With the White House preparing to add sexual orientation and gender identity to a 1965 executive order that bars discrimination by federal contractors, the question becomes how effective the US Department of Labor –– which will investigate complaints brought under the amended order –– is at handling discrimination complaints.
“Generally speaking, it tends to be successful,” said Lawrence Z. Lorber, senior counsel in the labor and employment practice at Seyfarth Shaw LLP, a law firm. “When I say successful, it tends to be in the more intensive investigations.”
The executive order covers an estimated 22 percent of the work force and is enforced by the Labor Department. Currently, the order bars discrimination based on race, color, religion, sex, national origin, disability, and veteran status.
Lorber was an assistant secretary in the Labor Department and headed that agency’s Office of Federal Contract Compliance Programs (OFCCP), which will likely investigate any complaints charging discrimination based on sexual orientation or gender identity.

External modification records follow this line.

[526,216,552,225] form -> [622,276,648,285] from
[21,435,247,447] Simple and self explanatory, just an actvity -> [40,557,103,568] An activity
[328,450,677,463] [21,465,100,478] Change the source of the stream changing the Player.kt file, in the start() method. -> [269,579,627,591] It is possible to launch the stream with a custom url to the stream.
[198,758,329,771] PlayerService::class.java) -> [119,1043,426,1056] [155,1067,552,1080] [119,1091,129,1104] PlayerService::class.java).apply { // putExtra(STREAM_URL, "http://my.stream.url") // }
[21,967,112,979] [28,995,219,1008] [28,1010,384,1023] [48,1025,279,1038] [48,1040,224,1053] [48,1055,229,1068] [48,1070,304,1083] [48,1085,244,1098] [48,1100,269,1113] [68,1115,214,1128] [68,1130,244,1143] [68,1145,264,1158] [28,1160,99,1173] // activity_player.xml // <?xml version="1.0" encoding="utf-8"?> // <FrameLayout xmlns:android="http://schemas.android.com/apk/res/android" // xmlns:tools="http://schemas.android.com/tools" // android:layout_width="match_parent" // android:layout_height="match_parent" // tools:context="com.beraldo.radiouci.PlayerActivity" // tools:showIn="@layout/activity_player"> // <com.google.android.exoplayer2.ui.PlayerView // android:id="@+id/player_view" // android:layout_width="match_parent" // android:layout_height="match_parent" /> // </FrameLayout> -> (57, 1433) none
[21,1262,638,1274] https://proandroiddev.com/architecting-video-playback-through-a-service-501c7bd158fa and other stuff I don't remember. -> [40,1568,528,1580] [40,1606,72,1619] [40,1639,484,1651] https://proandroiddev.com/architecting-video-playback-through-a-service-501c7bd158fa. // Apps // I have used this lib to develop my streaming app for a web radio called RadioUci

The OFCCP has a memorandum of understanding with the Equal Employment Opportunity Commission (EEOC) that allows the OFCCP to send individual discrimination complaints there. Sexual orientation and gender identity are not protected classes in any federal statute. It is not clear that the EEOC could address such complaints, though a 2012 EEOC finding that a gender identity discrimination claim would be handled under provisions of the 1964 Civil Rights Act banning discrimination on the basis of sex may allow for flexibility there.
Asked if an employee at a federal contractor alleging sexual orientation or gender identity discrimination could be referred to the EEOC by the OFCCP, Lorber said, “I don’t believe so,” explaining that such a complaint is “not within the authority of the EEOC to investigate.”

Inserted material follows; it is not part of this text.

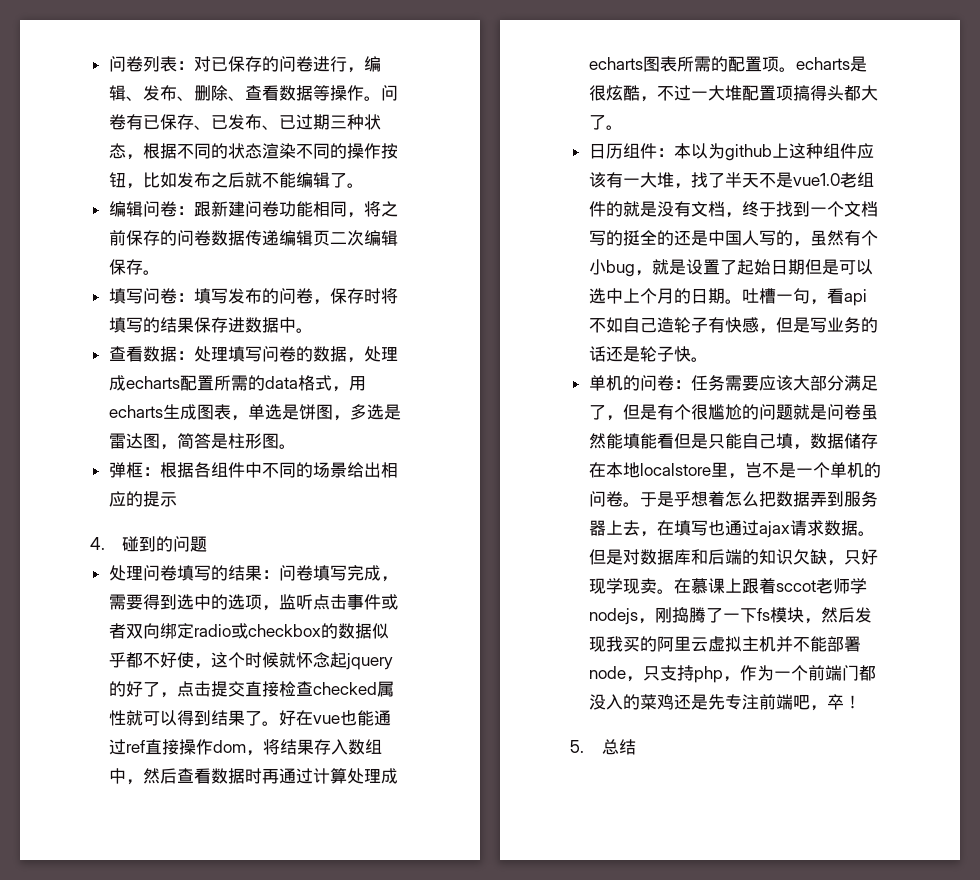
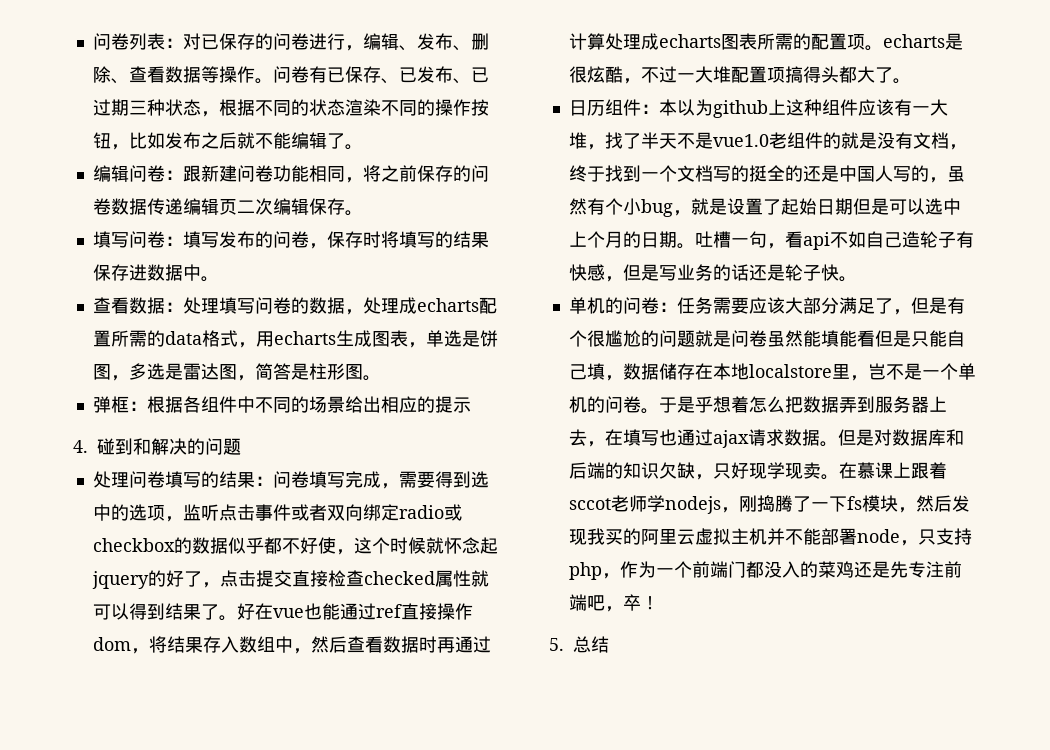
(156, 544) none -> [133,438,187,455] 和解决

Allowing the EEOC to address such a complaint would be a “de facto enactment of [the Employment Non-Discrimination Act, or ENDA],” Lorber said. That legislation, which would ban discrimination based on sexual orientation and gender identity by all employers with 15 or more employees, passed the Senate last year and is pending in the House, where it is not expected to get a vote.
The OFCCP tends to investigate systemic compensation and discrimination issues at federal contractors.

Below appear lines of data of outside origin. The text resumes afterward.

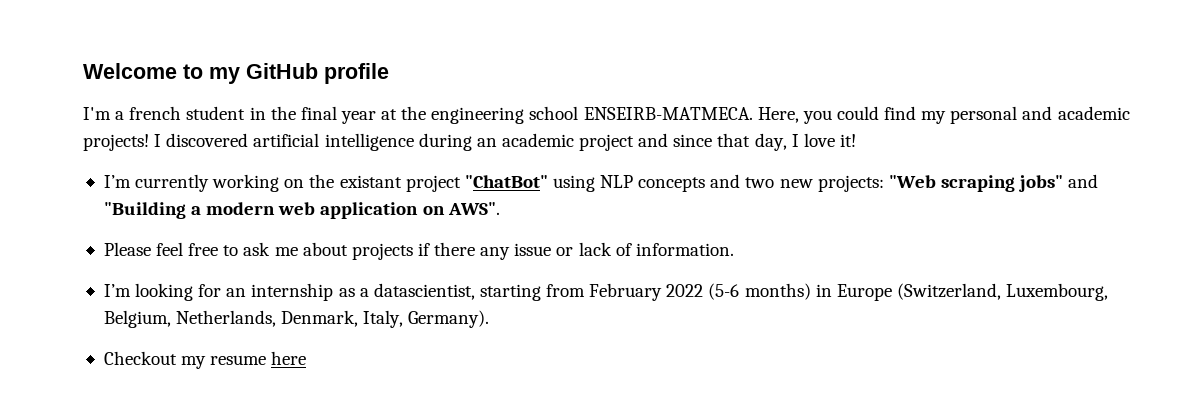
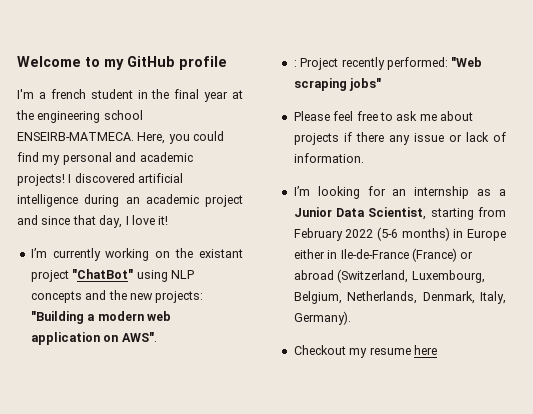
[745,177,775,188] two -> [108,290,127,300] the
[888,174,1099,192] "Web scraping jobs" and -> (204, 297) none
(500, 208) none -> [293,57,483,70] [293,78,382,91] // : Project recently performed: "Web scraping jobs"
[373,283,475,300] datascientist, -> [293,207,427,220] Junior Data Scientist,
(892, 292) none -> [293,248,474,262] [293,270,334,280] either in Ile-de-France (France) or abroad

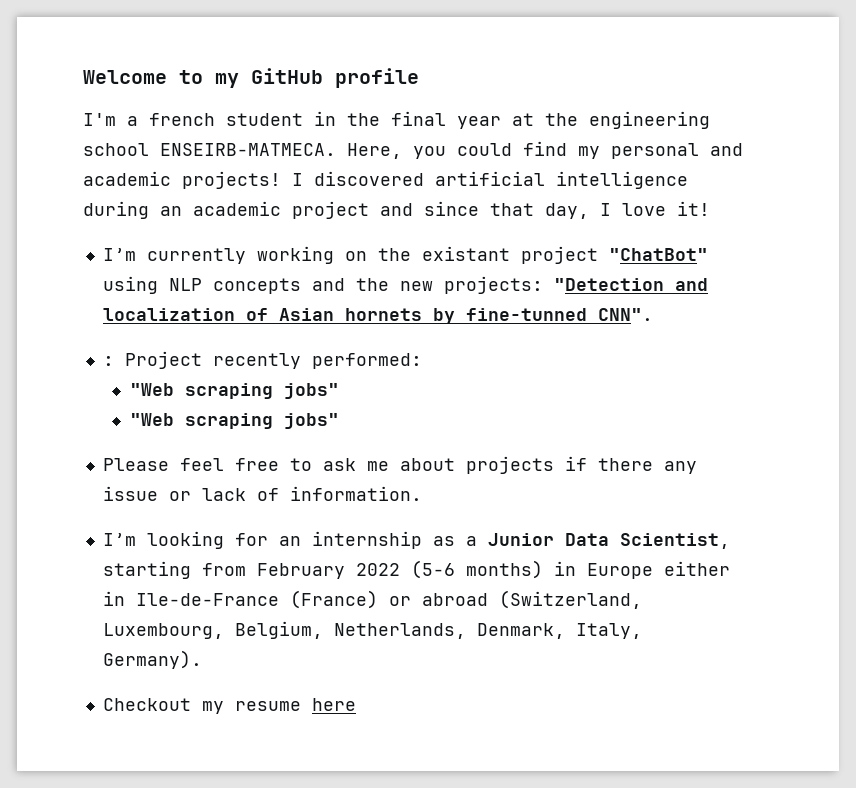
[30,311,171,324] [30,332,157,345] "Building a modern web application on AWS". -> [553,278,708,291] [102,308,653,324] "Detection and localization of Asian hornets by fine-tunned CNN".
(448, 63) none -> [129,383,339,399] // "Web scraping jobs" //

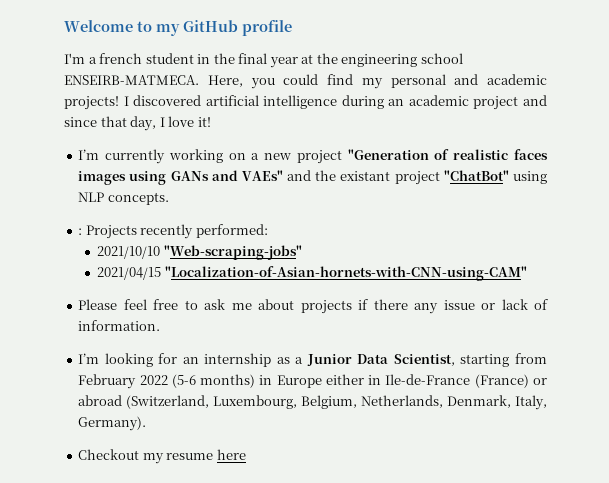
(367, 256) none -> [251,149,548,164] [78,170,312,185] a new project "Generation of realistic faces images using GANs and VAEs" and
[212,276,708,294] [102,308,653,324] concepts and the new projects: "Detection and localization of Asian hornets by fine-tunned CNN". -> [107,192,169,205] concepts.
[124,351,202,369] Project -> [85,225,137,239] Projects
[129,383,339,399] [129,413,339,429] "Web scraping jobs" // "Web scraping jobs" -> [97,245,302,260] [97,266,527,281] 2021/10/10 "Web-scraping-jobs" // 2021/04/15 "Localization-of-Asian-hornets-with-CNN-using-CAM"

“The agency generally focuses its attention on the more macro complaints,” Lorber said. Where a complaint represents a “systemic issue underlying the complaint,” the OFCCP is at its best, he said. “In that instance, it does very well,” according to Lorber.
The executive order does not allow an individual to sue an employer in federal court, making the Labor Department the likely sole arbiter of any complaints alleging discrimination based on sexual orientation or gender identity.
“There is no private right of action under the executive order,” Lorber said. “That’s an important fact to consider here.”
The Obama administration leaked the news of the proposed change to the 1965 executive order on June 16. LGBT groups, particularly Freedom to Work, have been demanding the amendment for years. While groups welcomed the news, there was also some caution in their views as they have yet to see the order’s language.
“The White House statement today is promising, and we look forward to seeing the details of the executive order,” Chad Griffin, the president of the Human Rights Campaign, said in a written statement.
The possibility that the order might include a religious exemption that would exempt too many employers has raised concerns for some advocates.
“It is now vitally important for all of us to insist that this executive order, when eventually signed by the president, does not include religious exemptions that would permit taxpayer dollars to be spent on discrimination,” Heather Cronk, co-director of GetEQUAL, said in a release.
Within hours of the White House signaling its intention to move forward on the executive order, Utah Republican Senator Orin Hatch told the Washington Blade that he would expect to see the same religious exemption that is included in the version of ENDA he voted for last year as part of the Obama order. That exemption has been criticized by many LGBT advocacy groups.